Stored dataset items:
BEGIN

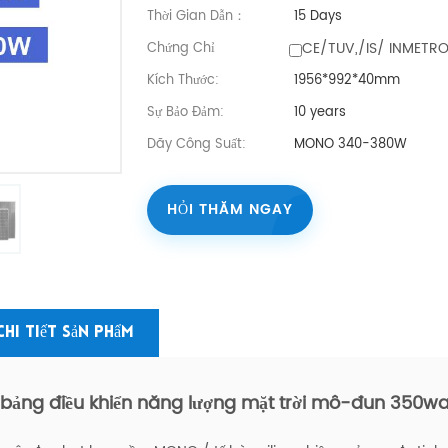
Thời Gian Dẫn：
15 Days
CE/TUV,/IS/ INMETR
Chứng Chỉ
Kích Thước:
1956*992*40mm
Sự Bảo Đảm:
10 years
Dãy Công Suất:
MONO 340-380W
HỎI THĂM NGAY
Chi Tiết Sản Phẩm
bảng điều khiển năng lượng mặt trời mô-đun 350w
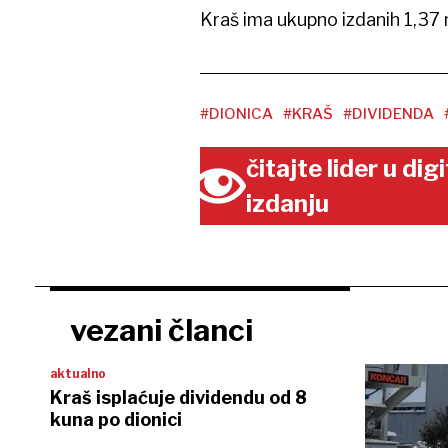
Kraš ima ukupno izdanih 1,37 m
#DIONICA
#KRAŠ
#DIVIDENDA
čitajte lider u di
izdanju
vezani članci
aktualno
Kraš isplaćuje dividendu od 8
kuna po dionici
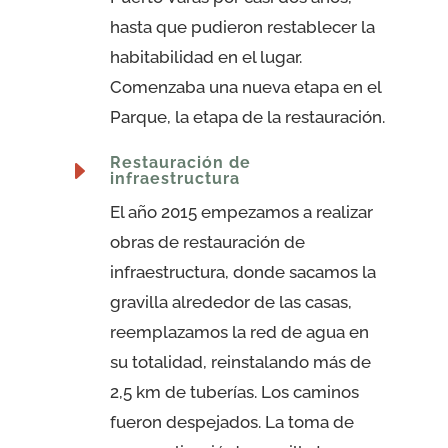
hasta que pudieron restablecer la
habitabilidad en el lugar.
Comenzaba una nueva etapa en el
Parque, la etapa de la restauración.
Restauración de
E
infraestructura
El año 2015 empezamos a realizar
obras de restauración de
infraestructura, donde sacamos la
gravilla alrededor de las casas,
reemplazamos la red de agua en
su totalidad, reinstalando más de
2,5 km de tuberías. Los caminos
fueron despejados. La toma de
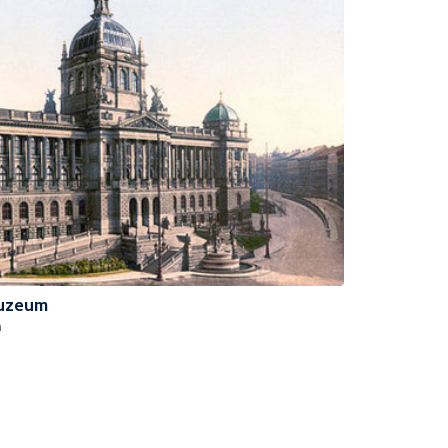
muzeum
a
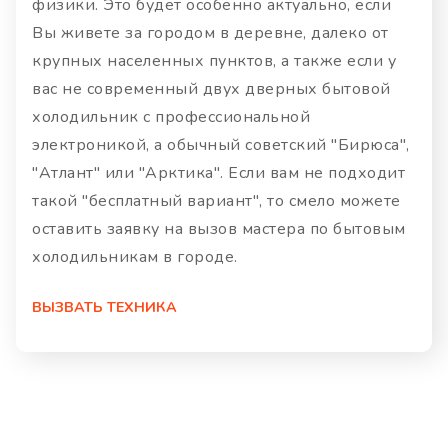
физики. Это будет особенно актуально, если
Вы живете за городом в деревне, далеко от
крупных населенных пунктов, а также если у
вас не современный двух дверных бытовой
холодильник с профессиональной
электроникой, а обычный советский "Бирюса",
"Атлант" или "Арктика". Если вам не подходит
такой "бесплатный вариант", то смело можете
оставить заявку на вызов мастера по бытовым
холодильникам в городе.
ВЫЗВАТЬ ТЕХНИКА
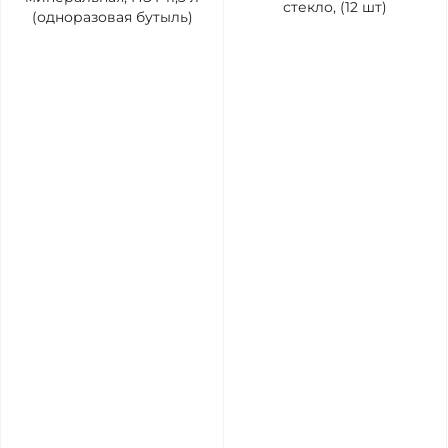
стекло, (12 шт)
(одноразовая бутыль)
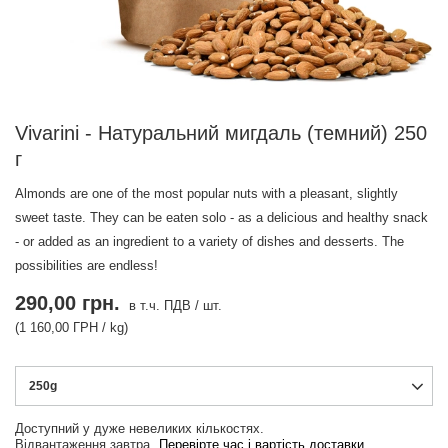
Vivarini - Натуральний мигдаль (темний) 250
г
Almonds are one of the most popular nuts with a pleasant, slightly
sweet taste. They can be eaten solo - as a delicious and healthy snack
- or added as an ingredient to a variety of dishes and desserts. The
possibilities are endless!
290,00 грн.
в т.ч. ПДВ
/
шт.
(1 160,00 ГРН / kg)
250g
Доступний у дуже невеликих кількостях
Відвантаження
завтра
Перевірте час і вартість доставки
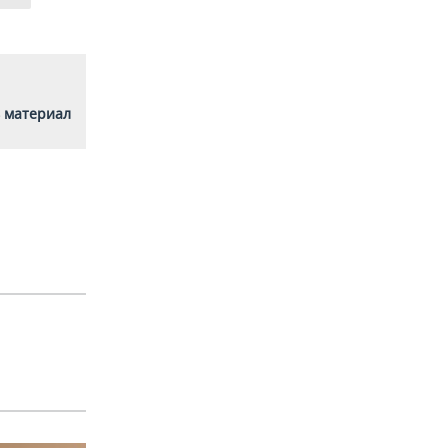
 материал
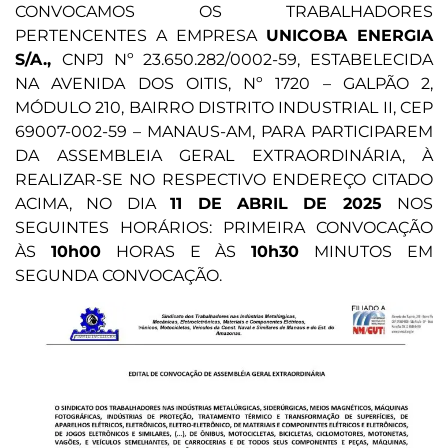
CONVOCAMOS OS TRABALHADORES
PERTENCENTES A EMPRESA
UNICOBA ENERGIA
S/A.,
CNPJ Nº 23.650.282/0002-59, ESTABELECIDA
NA AVENIDA DOS OITIS, Nº 1720 – GALPÃO 2,
MÓDULO 210, BAIRRO DISTRITO INDUSTRIAL II, CEP
69007-002-59 – MANAUS-AM, PARA PARTICIPAREM
DA ASSEMBLEIA GERAL EXTRAORDINÁRIA, À
REALIZAR-SE NO RESPECTIVO ENDEREÇO CITADO
ACIMA, NO DIA
11 DE ABRIL DE 2025
NOS
SEGUINTES HORÁRIOS: PRIMEIRA CONVOCAÇÃO
ÀS
10h00
HORAS E ÀS
10h30
MINUTOS EM
SEGUNDA CONVOCAÇÃO.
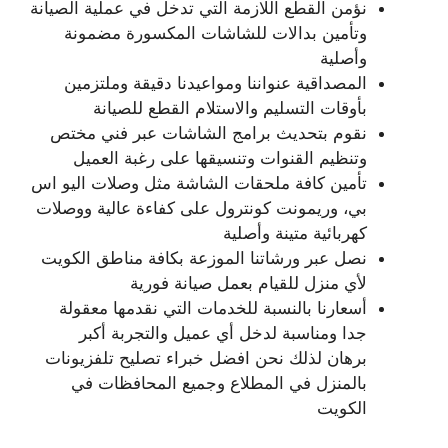
نؤمن القطع اللازمة التي تدخل في عملية الصيانة
وتأمين بدالات للشاشات المكسورة مضمونة
وأصلية
المصداقية عنواننا ومواعيدنا دقيقة وملتزمين
بأوقات التسليم والاستلام القطع للصيانة
نقوم بتحديث برامج الشاشات عبر فني مختص
وتنظيم القنوات وتنسيقها على رغبة العميل
تأمين كافة ملحقات الشاشة مثل وصلات اليو اس
بي، وريمونت كونترول على كفاءة عالية ووصلات
كهربائية متينة وأصلية
نصل عبر ورشاتنا الموزعة بكافة مناطق الكويت
لأي منزل للقيام بعمل صيانة فورية
أسعارنا بالنسبة للخدمات التي نقدمها معقولة
جدا ومناسبة لدخل أي عميل والتجربة أكبر
برهان لذلك نحن افضل خبراء تصليح تلفزيونات
بالمنزل في المطلاع وجميع المحافظات في
الكويت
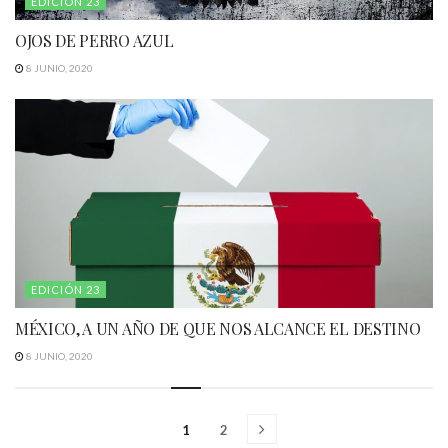
EDICIÓN 23
OJOS DE PERRO AZUL
8 JUNIO, 2020
EDICIÓN 23
MÉXICO, A UN AÑO DE QUE NOS ALCANCE EL DESTINO
8 JUNIO, 2020
1
2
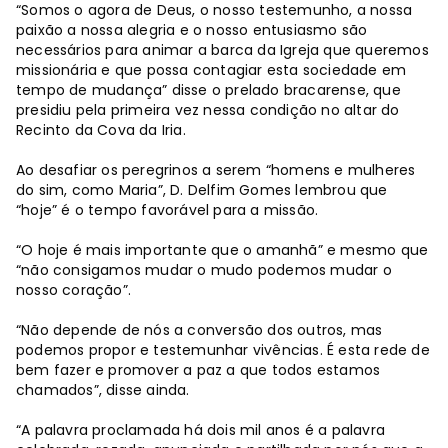
“Somos o agora de Deus, o nosso testemunho, a nossa
paixão a nossa alegria e o nosso entusiasmo são
necessários para animar a barca da Igreja que queremos
missionária e que possa contagiar esta sociedade em
tempo de mudança” disse o prelado bracarense, que
presidiu pela primeira vez nessa condição no altar do
Recinto da Cova da Iria.
Ao desafiar os peregrinos a serem “homens e mulheres
do sim, como Maria”, D. Delfim Gomes lembrou que
“hoje” é o tempo favorável para a missão.
“O hoje é mais importante que o amanhã” e mesmo que
“não consigamos mudar o mudo podemos mudar o
nosso coração”.
“Não depende de nós a conversão dos outros, mas
podemos propor e testemunhar vivências. É esta rede de
bem fazer e promover a paz a que todos estamos
chamados”, disse ainda.
“A palavra proclamada há dois mil anos é a palavra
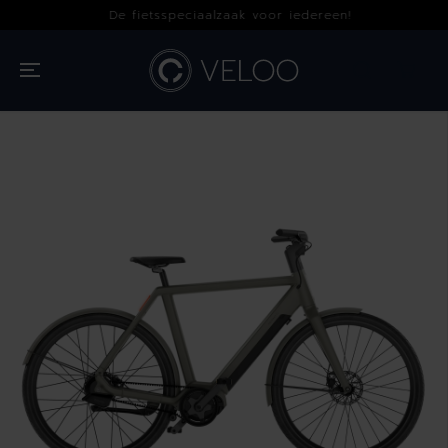
OVERSLAAN
De fietsspeciaalzaak voor iedereen!
NAAR INHOUD
GA NAAR
PRODUCTINFOR
MATIE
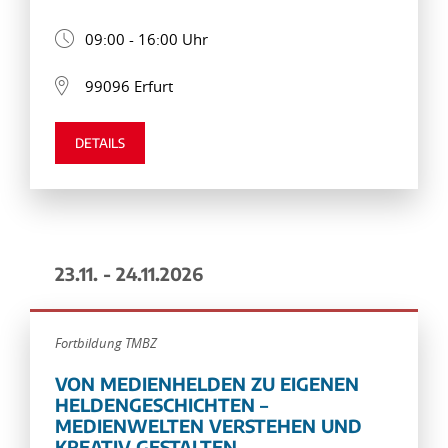
09:00 - 16:00 Uhr
99096 Erfurt
DETAILS
23.11. - 24.11.2026
Fortbildung TMBZ
VON MEDIENHELDEN ZU EIGENEN
HELDENGESCHICHTEN –
MEDIENWELTEN VERSTEHEN UND
KREATIV GESTALTEN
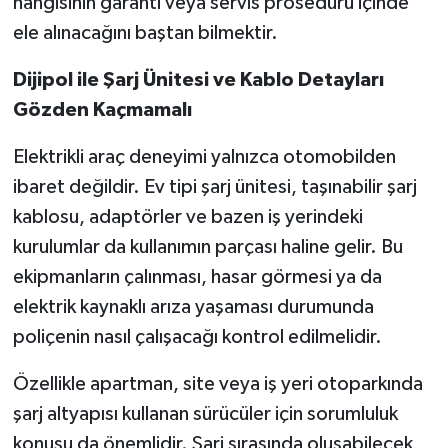
hangisinin garanti veya servis prosedürü içinde
ele alınacağını baştan bilmektir.
Dijipol ile Şarj Ünitesi ve Kablo Detayları
Gözden Kaçmamalı
Elektrikli araç deneyimi yalnızca otomobilden
ibaret değildir. Ev tipi şarj ünitesi, taşınabilir şarj
kablosu, adaptörler ve bazen iş yerindeki
kurulumlar da kullanımın parçası haline gelir. Bu
ekipmanların çalınması, hasar görmesi ya da
elektrik kaynaklı arıza yaşaması durumunda
poliçenin nasıl çalışacağı kontrol edilmelidir.
Özellikle apartman, site veya iş yeri otoparkında
şarj altyapısı kullanan sürücüler için sorumluluk
konusu da önemlidir. Şarj sırasında oluşabilecek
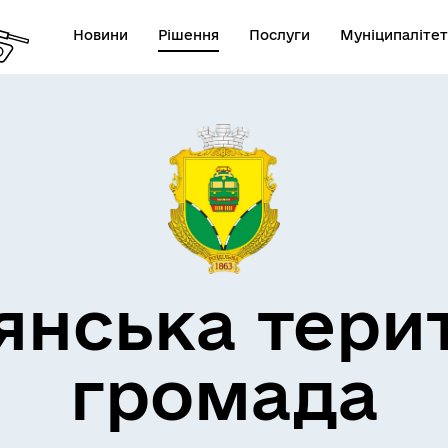
Новини
Рішення
Послуги
Муніципалітет
кти незламності
Пам’яті військових громад
янська тери
громада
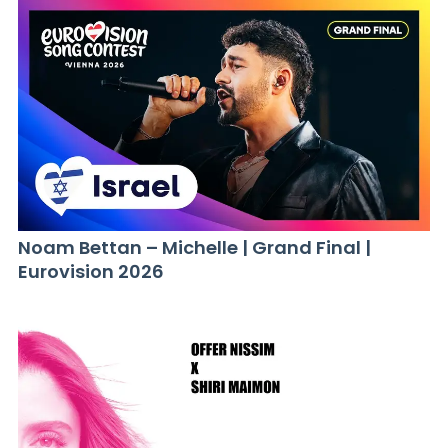
Noam Bettan – Michelle | Grand Final |
Eurovision 2026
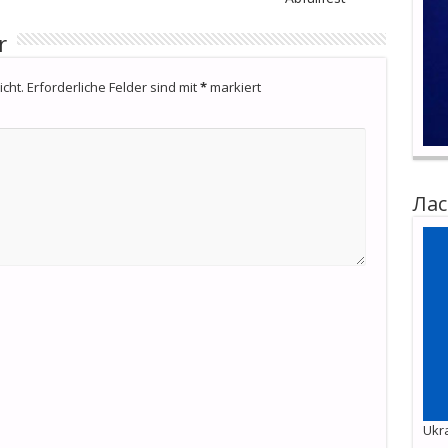
r
cht.
Erforderliche Felder sind mit
*
markiert
Лас
Ukra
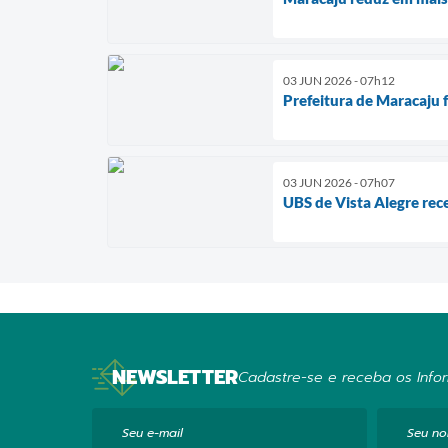
03 JUN 2026 - 07h12
Prefeitura de Maracaju 
03 JUN 2026 - 07h07
UBS de Vista Alegre rec
NEWSLETTER
Cadastre-se e receba os Infor
Seu e-mail
Seu n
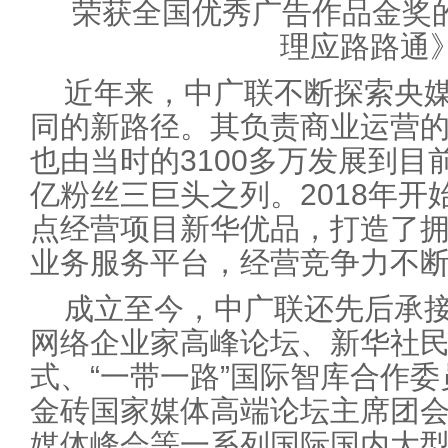
荣获全国优秀广告作品金奖
理应路路通
近年来，中广联不断探索央
同的新路径。其负责商业运营
也由当时的3100多万发展到目前
亿粉丝三巨头之列。2018年
点经营项目新华优品，打造了
业务服务平台，经营竞争力不
成立至今，中广联还先后承
网络企业家高峰论坛、新华社
式、“一带一路”国际智库合作委
金砖国家媒体高端论坛主席团会
媒体峰会等一系列国际国内大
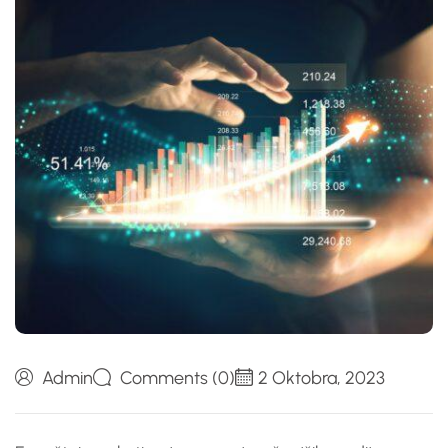
Admin
Comments (0)
2 Oktobra, 2023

END

Every line above that holds the string "التي" should be returned.

- _Solution to the problem_:
نؤمن القطع اللازمة التي تدخل في عملية الصيانة
أسعارنا بالنسبة للخدمات التي نقدمها معقولة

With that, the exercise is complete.